Original error was: DLL load failed: The specified module could not be found.

Running w/o git I get the same error:

D:\Anaconda3\python.exe: can't open file 'toolsfastai-nbstripout': [Errno 2] No such file or directory

Sorry, you will have to fix my suggestions, since I have little knowing of windows, so you probably need \\ in the filepath? I mean how would you run: python folder\\file on windows - do the same here where folder is tools and file is fastai-nbstripout.

So please try again the direct call with \\, or correct it to do the right thing, as you would on windows.

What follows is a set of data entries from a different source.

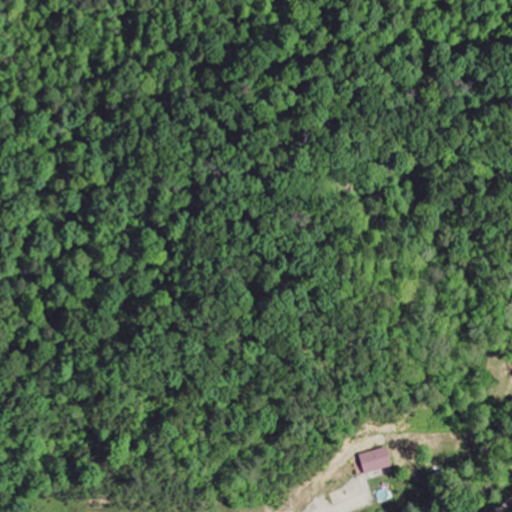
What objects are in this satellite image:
building: (373, 461)
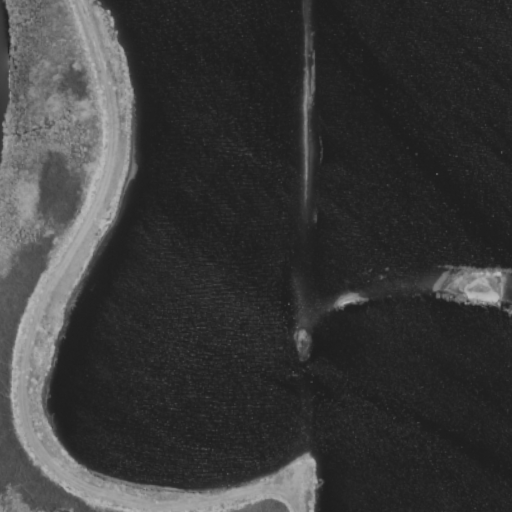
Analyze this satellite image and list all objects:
road: (24, 360)
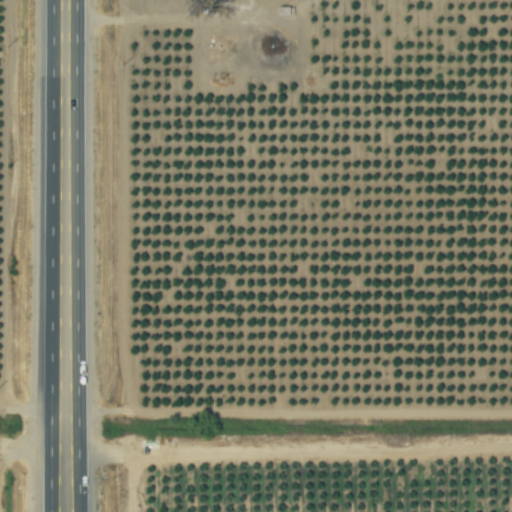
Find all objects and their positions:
road: (65, 256)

python tools\\fastai-nbstripout -d docs_src\\basic_data.ipynb

I also get an error with the fastai command, probably because I am not working in my conda environment with the fastai installed:

You mean that was the error when you tried to run:

python -m fastai.utils.show_install

so yes, you need to be in your conda environment.

When I run this command even in my environment, I get the same error, which is weird because I can run from fastai import * without any error, and even the lesson 1 notebook is running fine…

And the manual command worked fine… Does this mean I have to do everything manually? How will I create a new branch?